### Exercise goal
Nothing but an exact copy of the records is expected here.

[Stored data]
********************

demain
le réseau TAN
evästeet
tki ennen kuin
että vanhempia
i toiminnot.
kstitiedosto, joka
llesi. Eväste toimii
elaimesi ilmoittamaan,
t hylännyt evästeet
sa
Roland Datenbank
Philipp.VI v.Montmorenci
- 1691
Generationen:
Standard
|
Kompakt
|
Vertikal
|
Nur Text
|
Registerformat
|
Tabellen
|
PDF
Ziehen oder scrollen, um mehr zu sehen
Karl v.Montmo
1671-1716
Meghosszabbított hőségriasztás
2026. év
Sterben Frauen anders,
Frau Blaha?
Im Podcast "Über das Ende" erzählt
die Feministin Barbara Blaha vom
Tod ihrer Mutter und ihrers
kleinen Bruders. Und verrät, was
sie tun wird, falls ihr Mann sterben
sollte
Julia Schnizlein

********************

### Task output
demain
le réseau TAN
evästeet
tki ennen kuin
että vanhempia
i toiminnot.
kstitiedosto, joka
llesi. Eväste toimii
elaimesi ilmoittamaan,
t hylännyt evästeet
sa
Roland Datenbank
Philipp.VI v.Montmorenci
- 1691
Generationen:
Standard
|
Kompakt
|
Vertikal
|
Nur Text
|
Registerformat
|
Tabellen
|
PDF
Ziehen oder scrollen, um mehr zu sehen
Karl v.Montmo
1671-1716
Meghosszabbított hőségriasztás
2026. év
Sterben Frauen anders,
Frau Blaha?
Im Podcast "Über das Ende" erzählt
die Feministin Barbara Blaha vom
Tod ihrer Mutter und ihrers
kleinen Bruders. Und verrät, was
sie tun wird, falls ihr Mann sterben
sollte
Julia Schnizlein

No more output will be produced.